## Exercise details
A single number is the answer: the count of lines in these records with "Removal" in them.

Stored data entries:
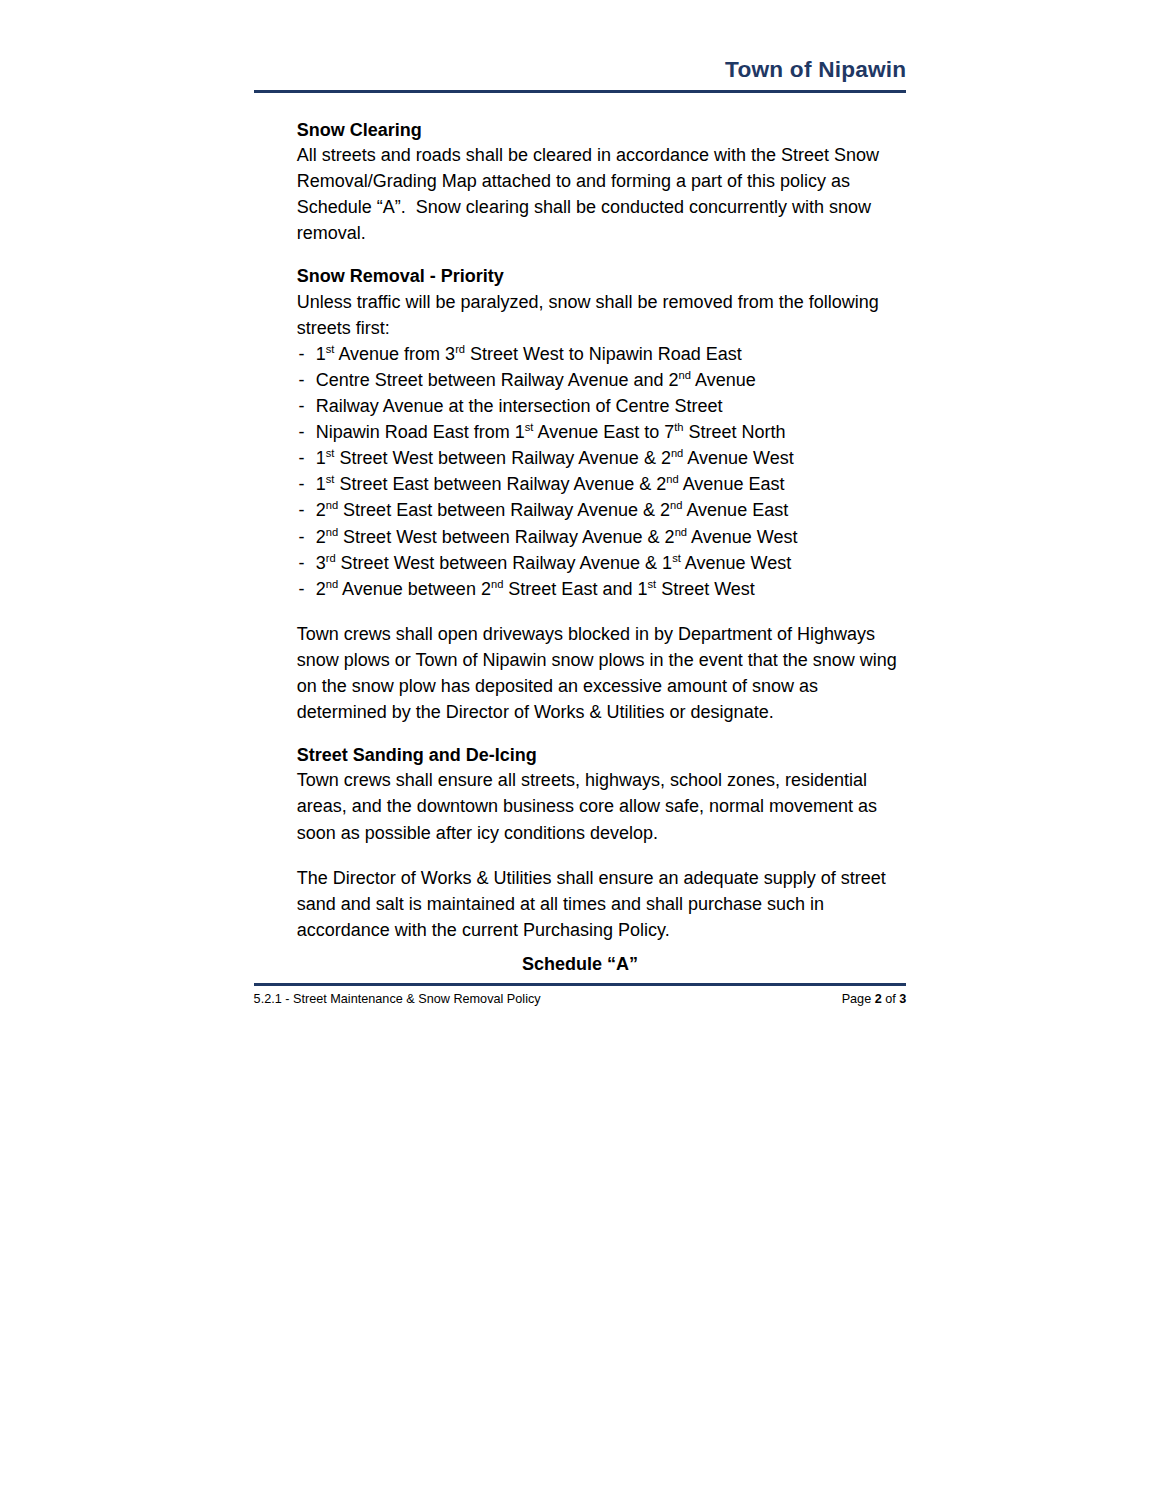Town of Nipawin
Snow Clearing
All streets and roads shall be cleared in accordance with the Street Snow Removal/Grading Map attached to and forming a part of this policy as Schedule “A”. Snow clearing shall be conducted concurrently with snow removal.
Snow Removal - Priority
Unless traffic will be paralyzed, snow shall be removed from the following streets first:
1st Avenue from 3rd Street West to Nipawin Road East
Centre Street between Railway Avenue and 2nd Avenue
Railway Avenue at the intersection of Centre Street
Nipawin Road East from 1st Avenue East to 7th Street North
1st Street West between Railway Avenue & 2nd Avenue West
1st Street East between Railway Avenue & 2nd Avenue East
2nd Street East between Railway Avenue & 2nd Avenue East
2nd Street West between Railway Avenue & 2nd Avenue West
3rd Street West between Railway Avenue & 1st Avenue West
2nd Avenue between 2nd Street East and 1st Street West
Town crews shall open driveways blocked in by Department of Highways snow plows or Town of Nipawin snow plows in the event that the snow wing on the snow plow has deposited an excessive amount of snow as determined by the Director of Works & Utilities or designate.
Street Sanding and De-Icing
Town crews shall ensure all streets, highways, school zones, residential areas, and the downtown business core allow safe, normal movement as soon as possible after icy conditions develop.
The Director of Works & Utilities shall ensure an adequate supply of street sand and salt is maintained at all times and shall purchase such in accordance with the current Purchasing Policy.
Schedule “A”
5.2.1 - Street Maintenance & Snow Removal Policy
Page 2 of 3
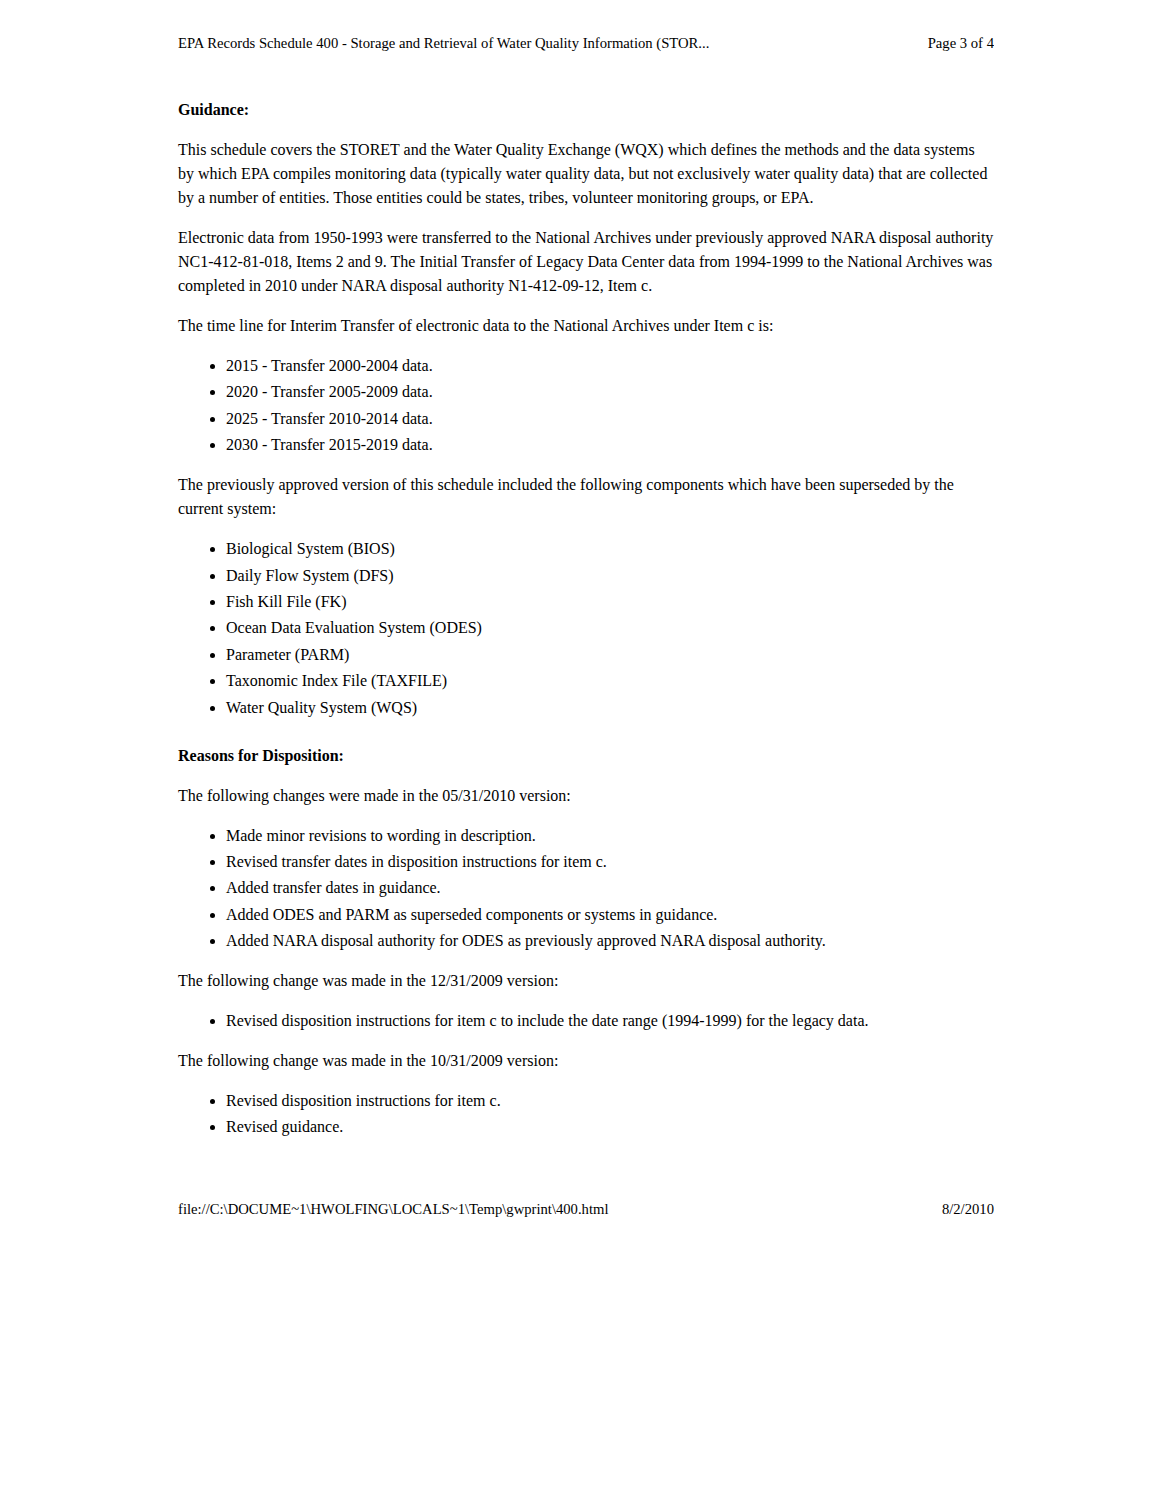Page 3 of 4 EPA Records Schedule 400 - Storage and Retrieval of Water Quality Information (STOR...
Guidance:
This schedule covers the STORET and the Water Quality Exchange (WQX) which defines the methods and the data systems by which EPA compiles monitoring data (typically water quality data, but not exclusively water quality data) that are collected by a number of entities. Those entities could be states, tribes, volunteer monitoring groups, or EPA.
Electronic data from 1950-1993 were transferred to the National Archives under previously approved NARA disposal authority NC1-412-81-018, Items 2 and 9. The Initial Transfer of Legacy Data Center data from 1994-1999 to the National Archives was completed in 2010 under NARA disposal authority N1-412-09-12, Item c.
The time line for Interim Transfer of electronic data to the National Archives under Item c is:
2015 - Transfer 2000-2004 data.
2020 - Transfer 2005-2009 data.
2025 - Transfer 2010-2014 data.
2030 - Transfer 2015-2019 data.
The previously approved version of this schedule included the following components which have been superseded by the current system:
Biological System (BIOS)
Daily Flow System (DFS)
Fish Kill File (FK)
Ocean Data Evaluation System (ODES)
Parameter (PARM)
Taxonomic Index File (TAXFILE)
Water Quality System (WQS)
Reasons for Disposition:
The following changes were made in the 05/31/2010 version:
Made minor revisions to wording in description.
Revised transfer dates in disposition instructions for item c.
Added transfer dates in guidance.
Added ODES and PARM as superseded components or systems in guidance.
Added NARA disposal authority for ODES as previously approved NARA disposal authority.
The following change was made in the 12/31/2009 version:
Revised disposition instructions for item c to include the date range (1994-1999) for the legacy data.
The following change was made in the 10/31/2009 version:
Revised disposition instructions for item c.
Revised guidance.
file://C:\DOCUME~1\HWOLFING\LOCALS~1\Temp\gwprint\400.html 8/2/2010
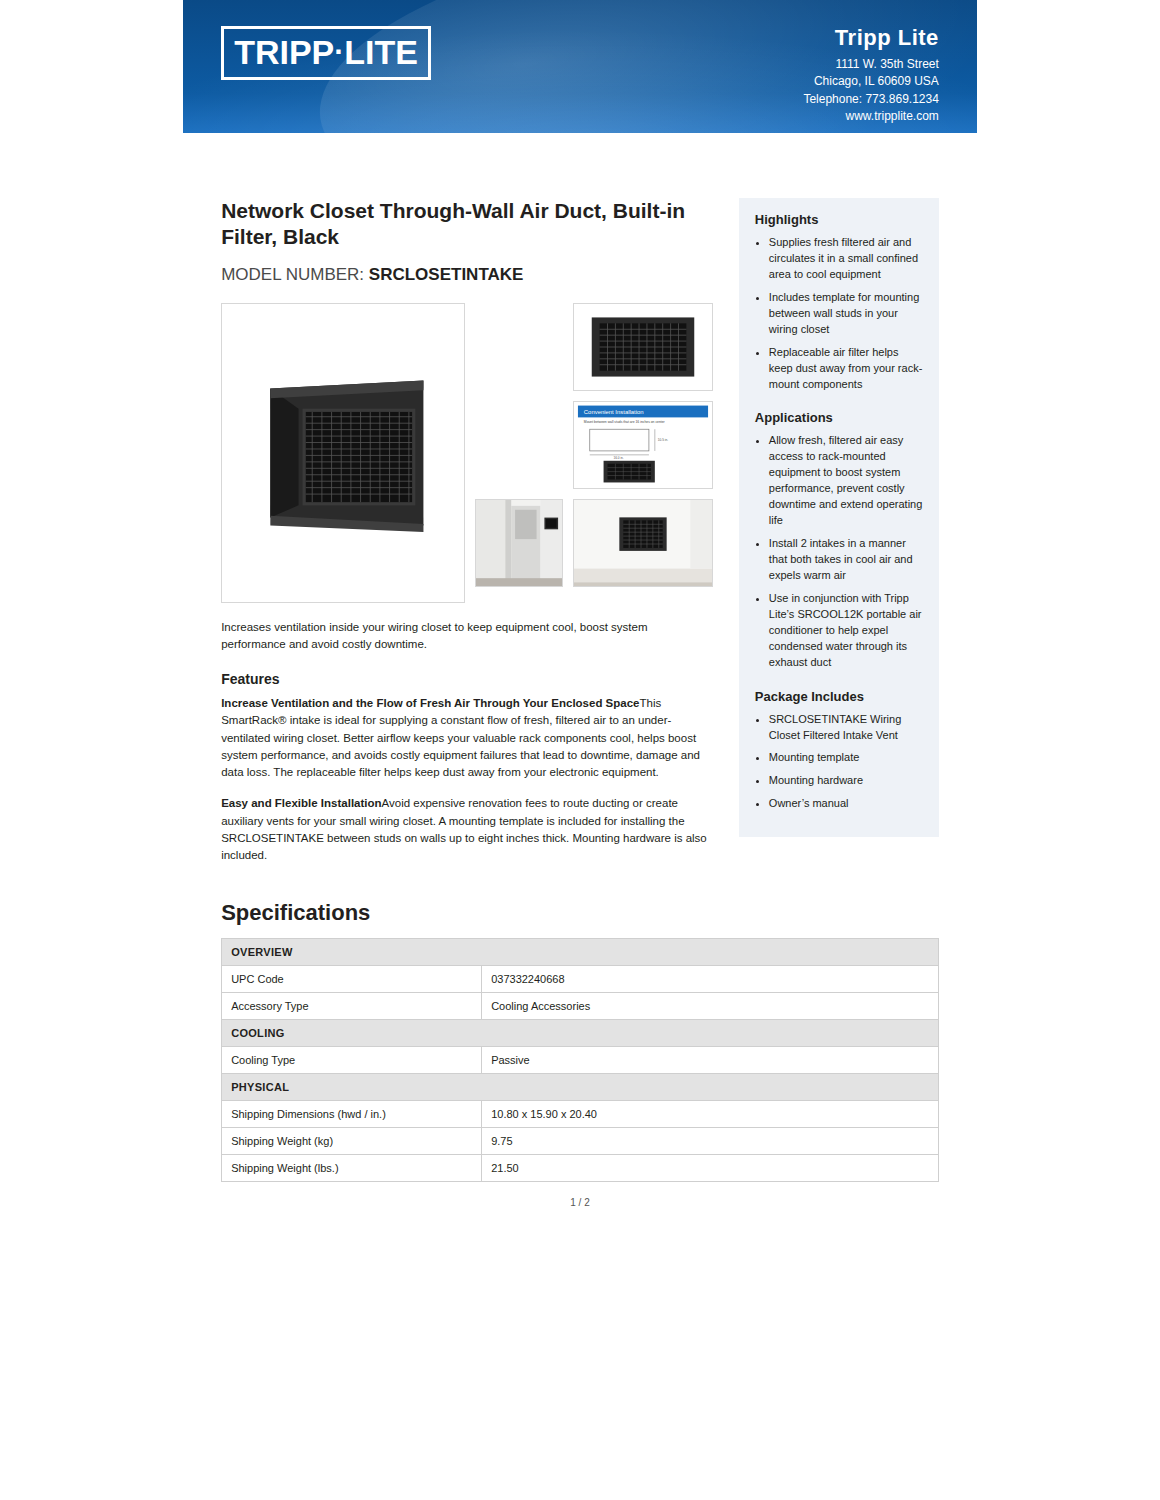TRIPP·LITE
Tripp Lite
1111 W. 35th Street
Chicago, IL 60609 USA
Telephone: 773.869.1234
www.tripplite.com
Network Closet Through-Wall Air Duct, Built-in Filter, Black
MODEL NUMBER: SRCLOSETINTAKE
Convenient Installation Mount between wall studs that are 16 inches on center 16.0 in. 10.5 in.
Increases ventilation inside your wiring closet to keep equipment cool, boost system performance and avoid costly downtime.
Features
Increase Ventilation and the Flow of Fresh Air Through Your Enclosed Space This SmartRack® intake is ideal for supplying a constant flow of fresh, filtered air to an under-ventilated wiring closet. Better airflow keeps your valuable rack components cool, helps boost system performance, and avoids costly equipment failures that lead to downtime, damage and data loss. The replaceable filter helps keep dust away from your electronic equipment.
Easy and Flexible Installation Avoid expensive renovation fees to route ducting or create auxiliary vents for your small wiring closet. A mounting template is included for installing the SRCLOSETINTAKE between studs on walls up to eight inches thick. Mounting hardware is also included.
Highlights
Supplies fresh filtered air and circulates it in a small confined area to cool equipment
Includes template for mounting between wall studs in your wiring closet
Replaceable air filter helps keep dust away from your rack-mount components
Applications
Allow fresh, filtered air easy access to rack-mounted equipment to boost system performance, prevent costly downtime and extend operating life
Install 2 intakes in a manner that both takes in cool air and expels warm air
Use in conjunction with Tripp Lite’s SRCOOL12K portable air conditioner to help expel condensed water through its exhaust duct
Package Includes
SRCLOSETINTAKE Wiring Closet Filtered Intake Vent
Mounting template
Mounting hardware
Owner’s manual
Specifications
| OVERVIEW |
| UPC Code | 037332240668 |
| Accessory Type | Cooling Accessories |
| COOLING |
| Cooling Type | Passive |
| PHYSICAL |
| Shipping Dimensions (hwd / in.) | 10.80 x 15.90 x 20.40 |
| Shipping Weight (kg) | 9.75 |
| Shipping Weight (lbs.) | 21.50 |
1 / 2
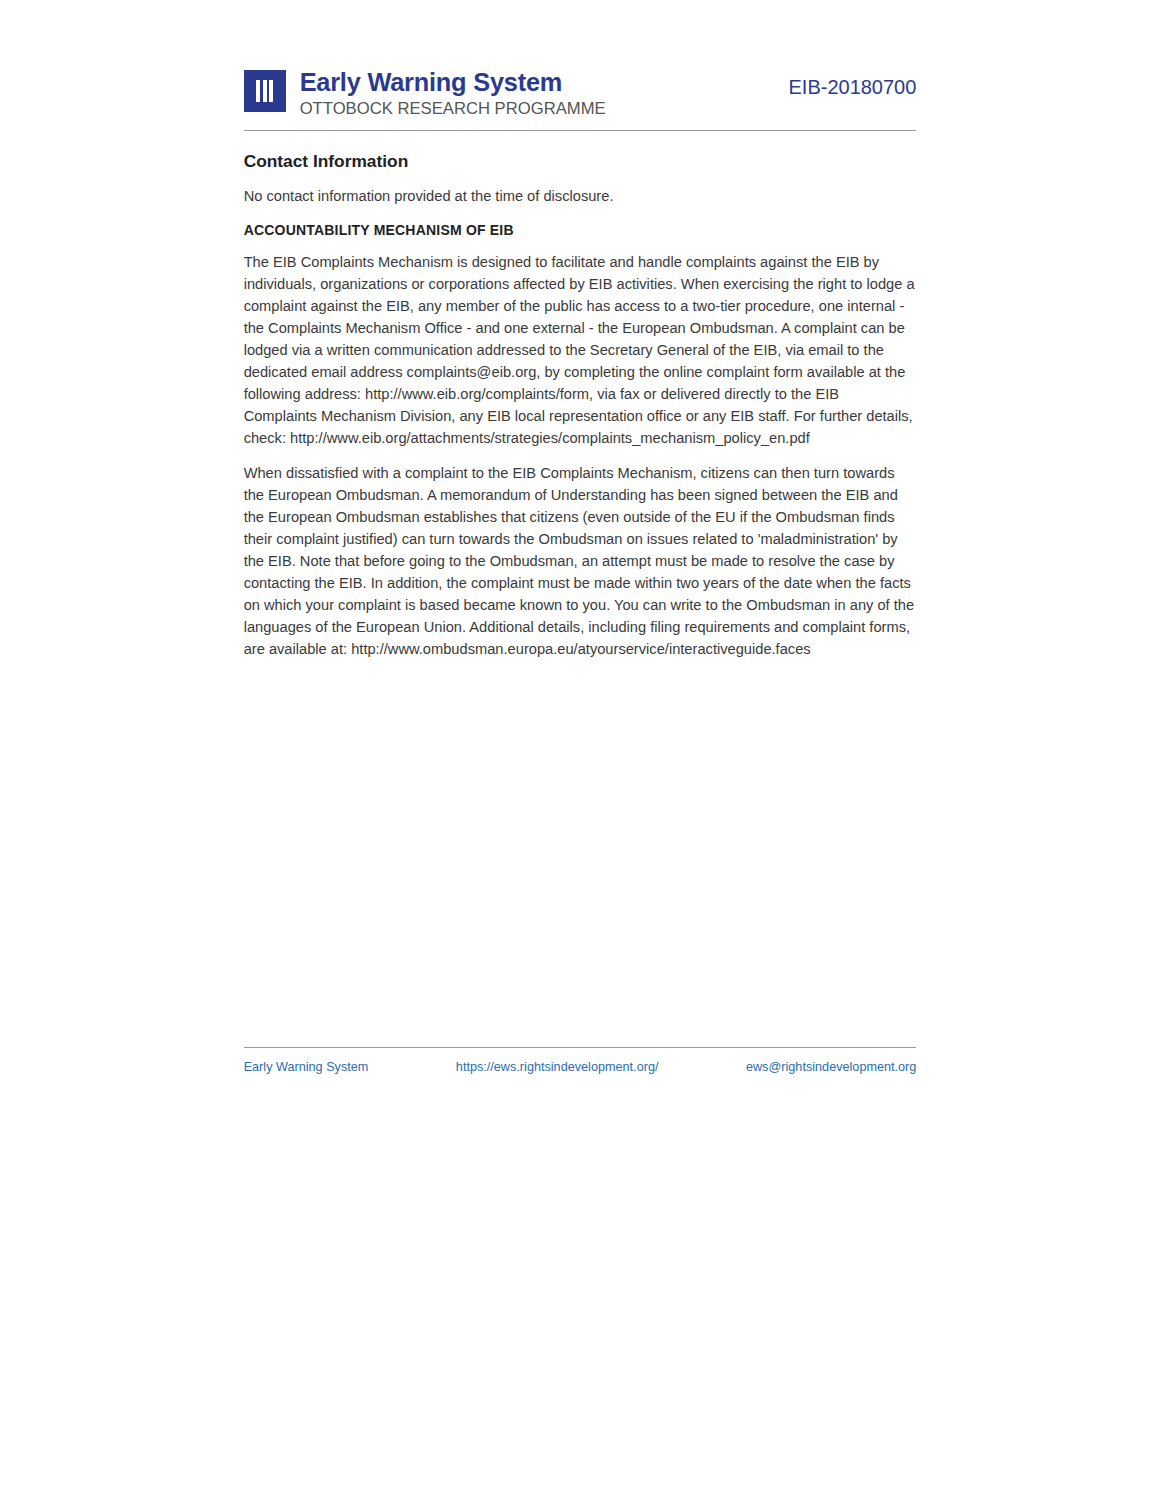Early Warning System
OTTOBOCK RESEARCH PROGRAMME
EIB-20180700
Contact Information
No contact information provided at the time of disclosure.
ACCOUNTABILITY MECHANISM OF EIB
The EIB Complaints Mechanism is designed to facilitate and handle complaints against the EIB by individuals, organizations or corporations affected by EIB activities. When exercising the right to lodge a complaint against the EIB, any member of the public has access to a two-tier procedure, one internal - the Complaints Mechanism Office - and one external - the European Ombudsman. A complaint can be lodged via a written communication addressed to the Secretary General of the EIB, via email to the dedicated email address complaints@eib.org, by completing the online complaint form available at the following address: http://www.eib.org/complaints/form, via fax or delivered directly to the EIB Complaints Mechanism Division, any EIB local representation office or any EIB staff. For further details, check: http://www.eib.org/attachments/strategies/complaints_mechanism_policy_en.pdf
When dissatisfied with a complaint to the EIB Complaints Mechanism, citizens can then turn towards the European Ombudsman. A memorandum of Understanding has been signed between the EIB and the European Ombudsman establishes that citizens (even outside of the EU if the Ombudsman finds their complaint justified) can turn towards the Ombudsman on issues related to 'maladministration' by the EIB. Note that before going to the Ombudsman, an attempt must be made to resolve the case by contacting the EIB. In addition, the complaint must be made within two years of the date when the facts on which your complaint is based became known to you. You can write to the Ombudsman in any of the languages of the European Union. Additional details, including filing requirements and complaint forms, are available at: http://www.ombudsman.europa.eu/atyourservice/interactiveguide.faces
Early Warning System
https://ews.rightsindevelopment.org/
ews@rightsindevelopment.org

## Task result
3